Apart from a gliding pageantry and the reddest of the red carpets, the state visit made by the Chinese President Xi Jinping sealed several mega-deals that upgraded the bilateral trade ties between the UK and the People’s Republic of China (PRC). Yet, Mr Xi has joined other world leaders including the US President Barack Obama, who have openly voiced that they would prefer the UK to remain in the EU. A statement made by the Chinese Ministry of Foreign Affairs saying that “China hopes to see a prosperous Europe and a united EU, and hopes Britain, as an important member of the EU, can play an even more positive and constructive role in promoting the deepening development of China-EU ties” only reinforced that message.
There are three crucial reasons why Beijing fears a potential Brexit and would prefer the UK to remain inside the EU. First and foremost, market access to the European Union is vital to sustain a slowing Chinese economy. As echoed by several Tory ministers, such as George Osborne and Philip Hammond, Britain wants to be “China’s best partner in the West—a gateway to Europe”.
However, a Brexit would only diminish the hope of both the British and the Chinese in placing the UK as an entry point to the European market. The UK is currently ranking as the most popular investment destination for the Chinese (greenfield investments and M&A activities) among the 28 member states of the EU. Chinese enterprises, regardless of their ownership, have a long-term involvement in the well-regulated, safe and robust investment environment in the UK. The UK’s membership within the EU is a vital component of that milieu.
[...] The Chinese would definitely seek alternatives to London in their RMB business should Britain leave the EU. This would certainly result in grave financial losses for the UK. [...]
Secondly, the UK’s continued EU membership could help China in dealing with trade disputes between Beijing and Brussels. China and the EU have long been at odds with each other over trade and Market Economy Status (MES) issues. In particular, the MES has remained a perennial obstacle to furthering EU-China relations. The UK, under both Labour and Tory governments, has long been a strong advocate for China in Brussels.
Thirdly and most importantly, much policy discussion and media coverage on the UK-China relations have been focused on trade and investments.

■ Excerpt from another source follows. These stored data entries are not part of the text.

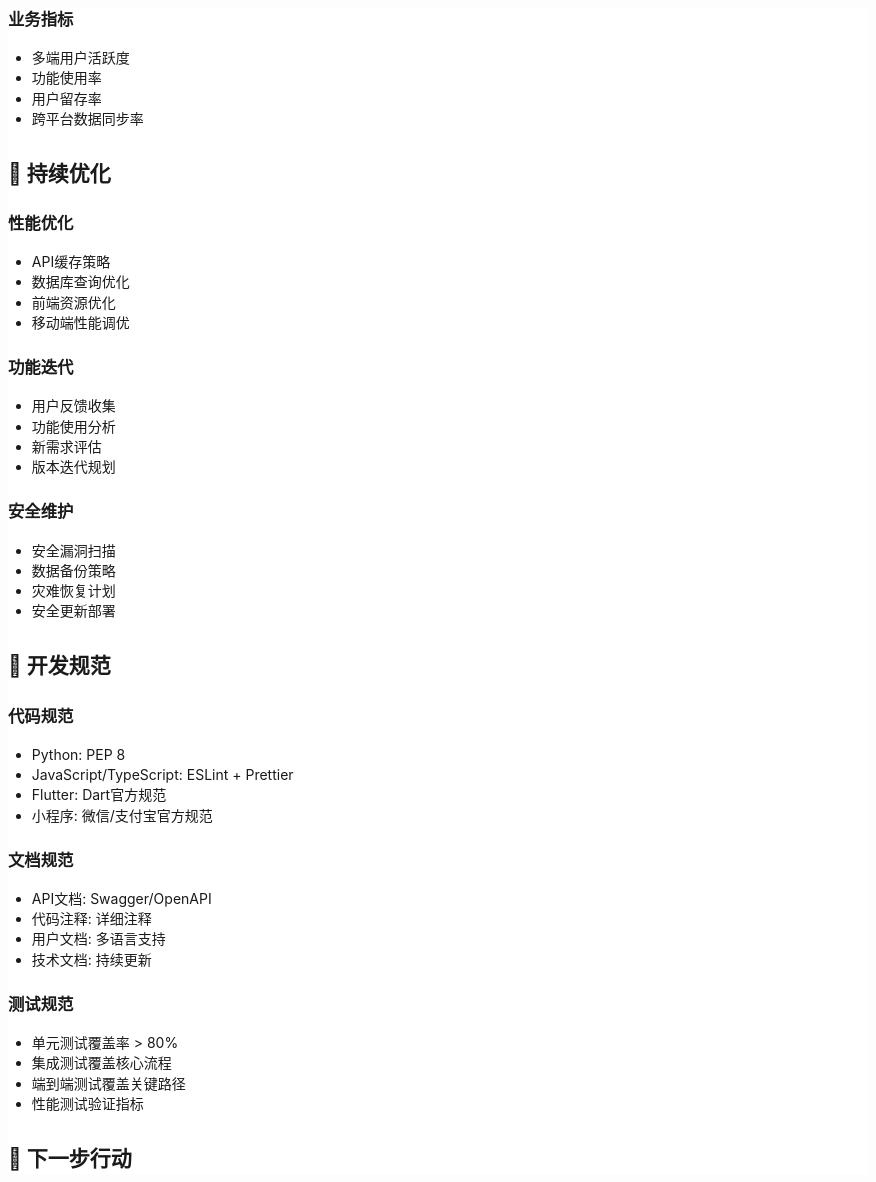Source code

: ### 业务指标
- 多端用户活跃度
- 功能使用率
- 用户留存率
- 跨平台数据同步率

## 🔄 持续优化

### 性能优化
- API缓存策略
- 数据库查询优化
- 前端资源优化
- 移动端性能调优

### 功能迭代
- 用户反馈收集
- 功能使用分析
- 新需求评估
- 版本迭代规划

### 安全维护
- 安全漏洞扫描
- 数据备份策略
- 灾难恢复计划
- 安全更新部署

## 📝 开发规范

### 代码规范
- Python: PEP 8
- JavaScript/TypeScript: ESLint + Prettier
- Flutter: Dart官方规范
- 小程序: 微信/支付宝官方规范

### 文档规范
- API文档: Swagger/OpenAPI
- 代码注释: 详细注释
- 用户文档: 多语言支持
- 技术文档: 持续更新

### 测试规范
- 单元测试覆盖率 > 80%
- 集成测试覆盖核心流程
- 端到端测试覆盖关键路径
- 性能测试验证指标

## 🎯 下一步行动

Despite championing their bilateral ties as a “Comprehensive Strategic Partnership”, it seems that the strategic geopolitical element of these relations has not explicitly been on the agenda of David Cameron and Xi Jinping. Both China and the UK are permanent members of UN Security Council, and are gravely affected by common transnational challenges such as global warming and Islamic extremism. Beijing does not constrain the partnership to trade and investments. Rather, it seeks more international cooperation, and wants to use this cooperation for its global influence. [...]
Both the UK and China believe they have entered a “golden era” of their bilateral partnership with an unprecedented growth in trade and investments. Yet the uncertainty over the UK’s continued membership of the EU is casting a shadow over the relationship. From the perspective of Beijing, only a partnership with London that is firmly rooted in the European Union can allow China to play a greater role in the international arena in this age of turbulence.